Health and Human Services Secretary Kathleen Sebelius asked the heads of five major health insurance companies on Wednesday to meet with her next month to explain why their premiums are on the rise.
Mrs. Sebelius’ move came as Democrats stepped up attacks on the health insurance industry ahead of a bipartisan health care summit Thursday they hope will jump-start President Obama’s stalled overhaul legislation.
At a contentious House hearing, Democrats confronted executives of one company that has sought rate increases of up to 39 percent in California and accused them of purging their sickest customers while spending millions on exorbitant salaries and retreats at ritzy resorts for executives. And the House neared a vote on revoking health insurers’ antitrust exemption.
Together, the moves underscored how Democrats view attacks on the widely unpopular health insurance industry as one way to revive support for their health care drive, both with the public and among their own lawmakers, who have so far failed to rally behind a bill that Congress could send Mr. Obama.

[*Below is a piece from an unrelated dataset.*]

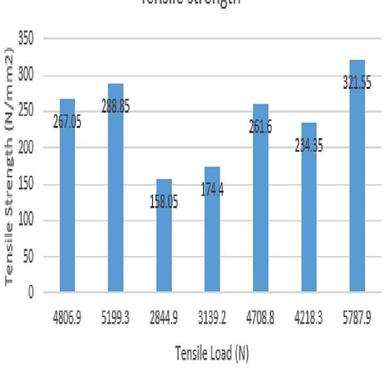
Tensile Strength of the C–C Laminate under various loads.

Mrs. Sebelius wrote to the chief executives of UnitedHealth Group, WellPoint, Aetna, CIGNA and Health Care Service Corp. She asked them to come to a meeting March 3 on recent rate hikes.
“I hope this meeting will provide an opportunity to discuss why your premiums are climbing and how health insurance reform can bring down health care costs and fix our broken health insurance system,” she wrote.
Rep. Henry A. Waxman, chairman of the House Energy and Commerce Committee, said at a hearing on WellPoint Inc. that his panel’s investigators had received internal company documents showing that in 2008, 39 company executives received salaries of $1 million or more. And in 2007 and 2008, it spent $27 million for 103 executive retreats, which Democrats said included stays at fancy resorts in Hawaii and Arizona.
“Corporate executives at WellPoint are thriving, but its policyholders are paying the price,” said the California Democrat.
WellPoint owns Anthem Blue Cross, which wants to raise rates on individual policyholders in California and blames those increases on rising medical costs. During a break in the hearing, a WellPoint executive said eliminating the executive salaries and retreats would have no impact on its rates.
“What’s driving these rate increases are the underlying medical costs,” said Brad Fluegel, WellPoint’s chief strategy officer. He also said some of the retreats were for insurance agents and brokers who sell the company’s products.
At the hearing, Democrats banged away at WellPoint any way they could. They let some of the company’s California customers testify about how the company’s rising rates were becoming unaffordable, and flashed slides on the hearing room’s large TV screens of sick children and posh resorts where some of WellPoint meetings were held, including sites in Hawaii and Arizona.